Based on these four studies and the previous review [7], evidence is strong that add-on therapy with roflumilast is cost effective when used in a specific subgroup: patients with severe to very severe COPD with frequent exacerbations, bronchitis symptoms and not controlled with bronchodilators alone.

3.2.4 LABA/Inhaled Corticosteroid (ICS) Combination Therapy

LABA/ICS are indicated for patients with COPD with a FEV1 % predicted <50 and frequent exacerbations (i.e. GOLD C and D). This combination is proven to be more effective than LABA or ICS alone and improves health status and number of exacerbations; however, it is also associated with an increase in pneumonia risk [1]. The previous review included 12 studies on the cost effectiveness of LABA/ICS; however, populations, comparators and ICERs varied widely [7]. The four new studies reporting on LABA/ICS combination therapies included papers on salmeterol/fluticasone, formoterol/budesonide and formoterol/fluticasone (Table 4). The studies, including two that were not industry funded, used very different methods, contrasting with the frequently used Markov models in other drug categories.
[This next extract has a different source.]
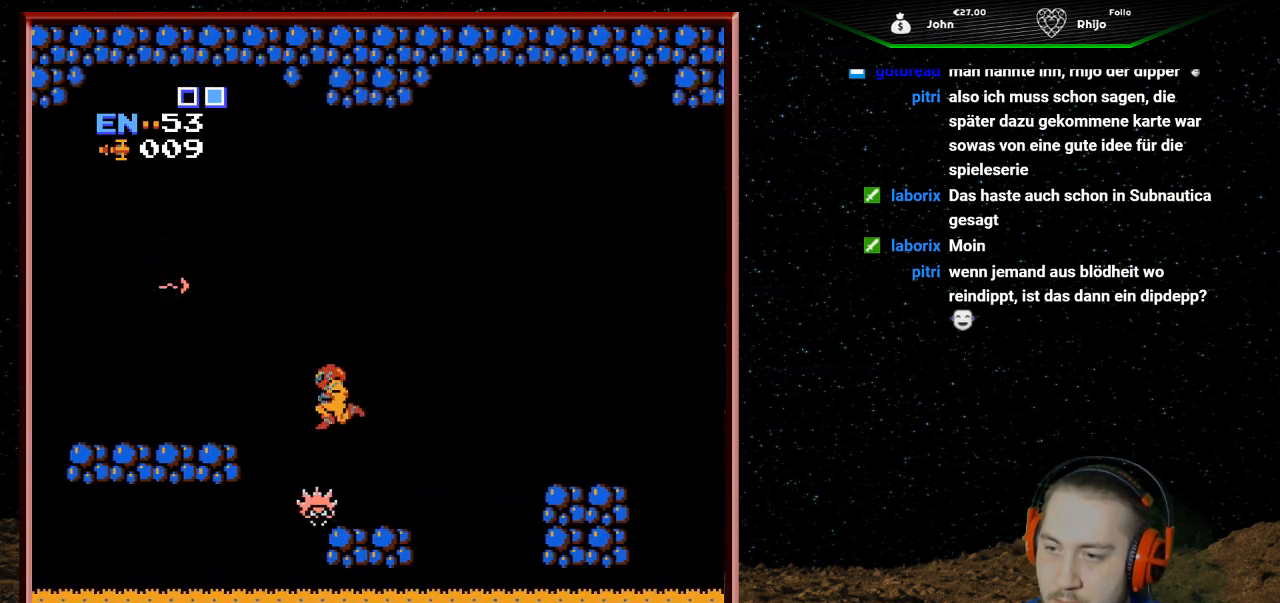
{"buttons": ["A", "DPAD_LEFT"], "events": []}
The first non-industry-funded study was a CEA performed alongside a 6-month prospective observational study in a tertiary care hospital in South India [27]. It included a small cohort (n = 90) of patients with severe and very severe COPD irrespective of their history of exacerbations. Salmeterol/fluticasone, formoterol/budesonide and formoterol/fluticasone were compared in this cohort, but details on the methods and results were limited, and differences in exacerbations and costs seemed non-significant. The authors concluded that all LABA/ICS had favourable therapeutic performance, but salmeterol/fluticasone and formoterol/budesonide were deemed most effective based on lung function improvement. The second non-industry-funded study was a mathematical modelling exercise that assessed six different hypothetical treatment scenarios, including LABA/ICS for patients with GOLD 3/4 disease, for the African and Asian sub-regions [28]. It was concluded that this therapy was cost effective compared with no treatment in both the African sub-region and the Asian sub-region. Notably, this was the only study that used disability-adjusted LYs (DALYs) as an outcome measure.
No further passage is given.